DATA TO USE:
==*==
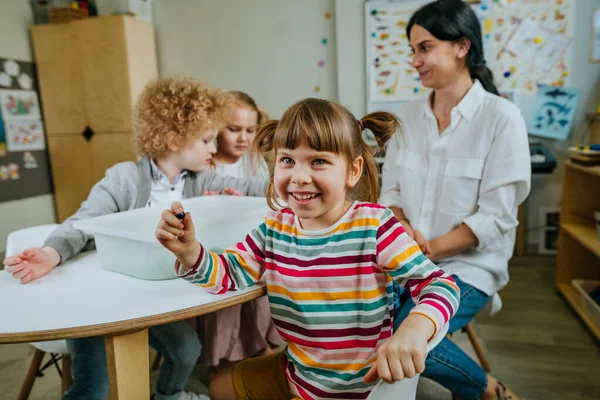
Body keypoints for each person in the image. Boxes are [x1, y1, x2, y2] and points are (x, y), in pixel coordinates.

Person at [156, 98, 460, 400]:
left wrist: (415, 329)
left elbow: (441, 286)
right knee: (219, 387)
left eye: (318, 161)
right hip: (297, 372)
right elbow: (227, 275)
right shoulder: (274, 228)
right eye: (288, 160)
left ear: (352, 171)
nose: (299, 176)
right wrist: (189, 251)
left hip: (357, 390)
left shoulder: (375, 225)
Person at [4, 77, 268, 400]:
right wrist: (50, 253)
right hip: (99, 300)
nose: (215, 149)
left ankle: (168, 394)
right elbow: (82, 221)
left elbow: (252, 189)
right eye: (206, 140)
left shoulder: (199, 180)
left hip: (147, 298)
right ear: (173, 140)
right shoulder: (124, 178)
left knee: (187, 350)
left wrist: (291, 182)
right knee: (95, 387)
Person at [379, 1, 531, 399]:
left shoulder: (501, 118)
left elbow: (496, 218)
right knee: (367, 322)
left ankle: (484, 389)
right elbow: (390, 190)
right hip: (407, 259)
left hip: (469, 265)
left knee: (404, 333)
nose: (416, 60)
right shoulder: (408, 117)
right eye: (413, 50)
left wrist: (427, 248)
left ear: (461, 46)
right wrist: (404, 233)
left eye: (424, 47)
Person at [202, 90, 282, 374]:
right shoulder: (205, 162)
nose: (243, 138)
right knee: (225, 293)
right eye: (233, 130)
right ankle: (225, 357)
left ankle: (258, 347)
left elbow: (266, 199)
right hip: (217, 248)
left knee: (258, 288)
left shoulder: (254, 160)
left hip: (250, 243)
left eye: (250, 130)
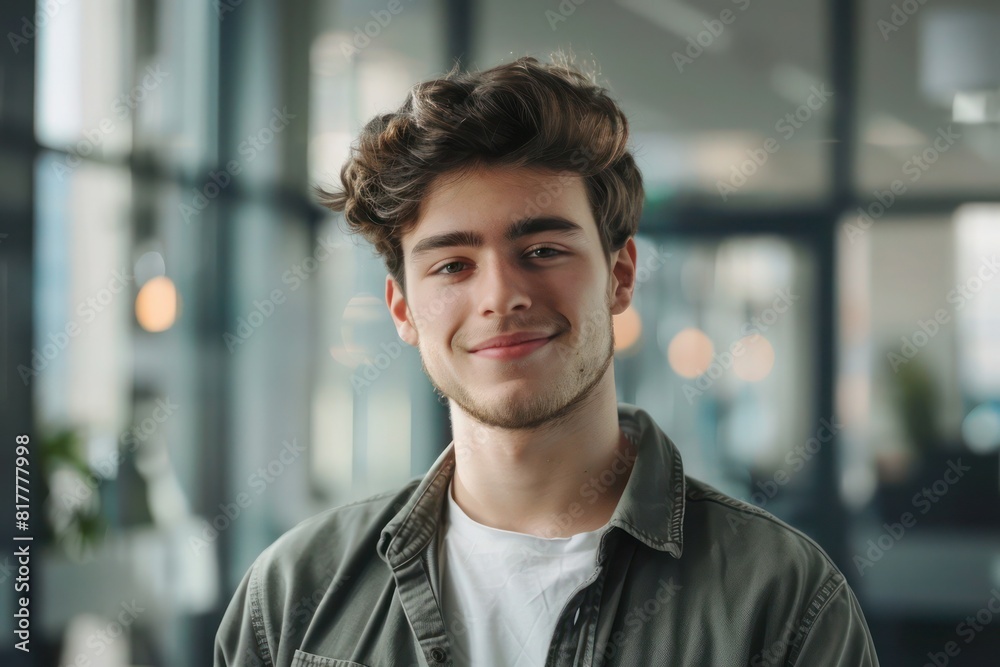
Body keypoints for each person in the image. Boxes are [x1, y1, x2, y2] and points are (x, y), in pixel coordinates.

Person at [214, 54, 880, 666]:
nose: (501, 296)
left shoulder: (782, 598)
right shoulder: (292, 597)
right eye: (452, 264)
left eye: (543, 250)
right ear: (403, 310)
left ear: (620, 276)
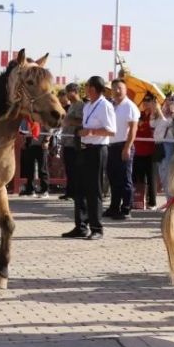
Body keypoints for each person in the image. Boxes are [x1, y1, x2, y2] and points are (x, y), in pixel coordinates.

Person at [63, 76, 115, 240]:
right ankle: (81, 226)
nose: (84, 89)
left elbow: (111, 130)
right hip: (83, 148)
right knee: (80, 189)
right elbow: (85, 126)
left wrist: (91, 132)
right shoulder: (88, 106)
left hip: (97, 149)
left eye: (87, 86)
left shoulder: (105, 105)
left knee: (94, 190)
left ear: (93, 88)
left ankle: (97, 228)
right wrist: (81, 130)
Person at [106, 79, 139, 219]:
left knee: (125, 179)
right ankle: (114, 207)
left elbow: (133, 128)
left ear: (125, 90)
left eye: (120, 88)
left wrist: (127, 147)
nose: (117, 91)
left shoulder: (130, 106)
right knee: (113, 178)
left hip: (124, 145)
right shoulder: (112, 106)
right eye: (114, 88)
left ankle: (126, 208)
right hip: (111, 146)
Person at [152, 92, 174, 203]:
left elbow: (170, 122)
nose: (168, 102)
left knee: (168, 172)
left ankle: (171, 200)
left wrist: (171, 110)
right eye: (167, 99)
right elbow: (152, 124)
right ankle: (169, 200)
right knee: (162, 173)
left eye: (171, 99)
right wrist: (155, 112)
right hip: (158, 145)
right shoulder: (160, 113)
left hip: (168, 145)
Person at [59, 83, 84, 200]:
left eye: (69, 92)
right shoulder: (72, 105)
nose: (67, 95)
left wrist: (69, 120)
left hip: (75, 142)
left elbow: (81, 122)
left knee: (75, 169)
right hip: (67, 141)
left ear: (75, 91)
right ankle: (69, 191)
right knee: (69, 169)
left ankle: (75, 192)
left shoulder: (80, 105)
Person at [133, 94, 158, 210]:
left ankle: (152, 202)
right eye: (144, 100)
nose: (146, 103)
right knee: (139, 177)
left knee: (151, 178)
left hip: (151, 151)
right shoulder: (140, 115)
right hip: (138, 150)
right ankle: (139, 200)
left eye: (148, 100)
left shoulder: (155, 116)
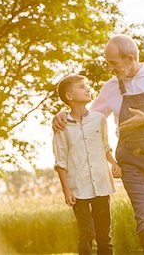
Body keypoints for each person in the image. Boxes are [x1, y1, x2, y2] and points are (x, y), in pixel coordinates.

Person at [53, 34, 144, 255]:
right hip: (132, 161)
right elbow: (87, 117)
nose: (110, 68)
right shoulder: (111, 87)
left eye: (113, 63)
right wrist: (62, 114)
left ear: (130, 58)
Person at [52, 74, 122, 255]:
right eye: (82, 87)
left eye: (87, 86)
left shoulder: (99, 119)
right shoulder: (62, 126)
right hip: (78, 188)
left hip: (101, 183)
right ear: (69, 96)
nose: (87, 89)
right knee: (86, 233)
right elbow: (60, 161)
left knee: (104, 236)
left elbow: (105, 146)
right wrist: (66, 190)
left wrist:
==*==
AIM OF THE EXERCISE:
Make an exact copy of the lines above, beginning with the line with "left eye: (148, 100)" and ending with the line with "right elbow: (60, 161)", and keep the pictures out of it.

ANSWER SECTION:
left eye: (148, 100)
left shoulder: (155, 116)
Body keypoints for each person in the image. Boxes are [x1, y1, x2, y2] and points are (x, y), in pixel coordinates.

Person at [53, 34, 144, 255]:
right hip: (132, 161)
right elbow: (87, 117)
nose: (110, 68)
right shoulder: (111, 87)
left eye: (113, 63)
right wrist: (62, 114)
left ear: (130, 58)
Person at [52, 74, 122, 255]:
right eye: (82, 87)
left eye: (87, 86)
left shoulder: (99, 119)
right shoulder: (62, 126)
right hip: (78, 188)
left hip: (101, 183)
right ear: (69, 96)
nose: (87, 89)
right knee: (86, 233)
right elbow: (60, 161)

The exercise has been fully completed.